Door de godsdienstoorlog werd het klooster gedeeltelijk verwoest en moesten de overlevende monniken het verlaten. Tijdens de Franse Revolutie werden de meeste kloosters benut als boerenbedrijven en kwamen er pas weer begin 19e eeuw nieuwe monniken wonen. Deze moesten een kleine honderd jaar later weer weg vanwege nieuwe wetgevingen omtrent religieuze ordes. Gelukkig voor iedereen werd het klooster in 1969 een cultuurhistorisch centrum, waardoor het bewaard is gebleven. In 1988 trokken weer de eerste cisterciënzer monniken in.
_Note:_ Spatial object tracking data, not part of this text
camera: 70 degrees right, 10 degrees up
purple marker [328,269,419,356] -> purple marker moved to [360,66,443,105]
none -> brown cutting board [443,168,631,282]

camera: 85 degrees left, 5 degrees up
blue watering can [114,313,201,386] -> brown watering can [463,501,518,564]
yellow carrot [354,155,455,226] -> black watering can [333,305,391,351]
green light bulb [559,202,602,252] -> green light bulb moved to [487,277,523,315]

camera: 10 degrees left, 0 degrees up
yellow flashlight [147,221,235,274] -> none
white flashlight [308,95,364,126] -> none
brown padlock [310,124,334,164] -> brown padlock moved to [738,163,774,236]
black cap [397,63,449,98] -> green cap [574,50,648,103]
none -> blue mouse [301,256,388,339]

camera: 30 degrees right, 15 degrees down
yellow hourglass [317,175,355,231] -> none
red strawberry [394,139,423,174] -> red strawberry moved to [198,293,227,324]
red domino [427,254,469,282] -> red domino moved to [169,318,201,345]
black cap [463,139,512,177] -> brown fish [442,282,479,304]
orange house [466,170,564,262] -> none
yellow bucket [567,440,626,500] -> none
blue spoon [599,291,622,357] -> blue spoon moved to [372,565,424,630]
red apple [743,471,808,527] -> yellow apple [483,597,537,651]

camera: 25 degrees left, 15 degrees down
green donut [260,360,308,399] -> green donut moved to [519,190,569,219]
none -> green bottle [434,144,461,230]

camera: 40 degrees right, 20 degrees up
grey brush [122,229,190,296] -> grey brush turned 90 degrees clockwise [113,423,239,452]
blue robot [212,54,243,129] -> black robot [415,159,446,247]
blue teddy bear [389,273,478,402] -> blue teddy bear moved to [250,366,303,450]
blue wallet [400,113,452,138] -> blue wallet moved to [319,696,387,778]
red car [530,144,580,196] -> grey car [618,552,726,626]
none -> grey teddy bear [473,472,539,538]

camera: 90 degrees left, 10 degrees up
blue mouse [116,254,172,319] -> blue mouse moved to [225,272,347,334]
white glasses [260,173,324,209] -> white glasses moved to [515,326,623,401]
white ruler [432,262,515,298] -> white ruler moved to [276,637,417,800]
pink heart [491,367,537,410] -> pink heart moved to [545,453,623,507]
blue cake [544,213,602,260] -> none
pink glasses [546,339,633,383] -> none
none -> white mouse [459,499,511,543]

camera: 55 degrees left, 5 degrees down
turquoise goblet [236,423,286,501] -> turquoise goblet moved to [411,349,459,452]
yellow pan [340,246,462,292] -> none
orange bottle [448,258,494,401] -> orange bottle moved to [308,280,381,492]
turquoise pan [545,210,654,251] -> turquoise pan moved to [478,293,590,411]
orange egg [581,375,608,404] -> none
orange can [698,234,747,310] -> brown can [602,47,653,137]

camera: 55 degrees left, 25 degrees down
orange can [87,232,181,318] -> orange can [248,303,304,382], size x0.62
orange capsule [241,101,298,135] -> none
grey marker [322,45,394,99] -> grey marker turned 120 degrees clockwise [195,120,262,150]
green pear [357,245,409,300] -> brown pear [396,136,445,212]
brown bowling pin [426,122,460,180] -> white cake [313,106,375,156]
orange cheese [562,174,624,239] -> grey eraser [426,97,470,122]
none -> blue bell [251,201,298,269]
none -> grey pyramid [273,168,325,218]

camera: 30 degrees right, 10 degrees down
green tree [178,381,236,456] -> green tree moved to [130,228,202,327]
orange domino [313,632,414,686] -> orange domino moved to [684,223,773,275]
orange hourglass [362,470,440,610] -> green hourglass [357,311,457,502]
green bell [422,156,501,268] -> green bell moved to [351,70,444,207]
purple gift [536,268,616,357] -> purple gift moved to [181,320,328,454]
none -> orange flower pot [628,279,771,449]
Hedendaags wordt het klooster bewoond door de eerder genoemde monnikengemeenschap van de orde der Cisterciënzers. Deze bieden dan ook wekelijkse rondleidingen aan om het klooster, de kerk, de opvangplaats, de gangen en de prachtige lavendelvelden te bezichtigen. Houd er wel rekening mee dat deze rondleiding alleen in het Frans wordt gegeven en dat er maar een aantal bezoekers kunnen deelnemen. Je kunt ook zonder rondleiding door de tuinen en lavendelvelden heenlopen. Er wordt dan wel gevraagd om stil te zijn en gepaste kleding te dragen. Dit is 100% de moeite waard, ook in de hete Franse zon. De stilte in combinatie met de geur van de lavendelvelden en de schitterende omgeving geeft je een soort innerlijke rust die niet met woorden is te omschrijven.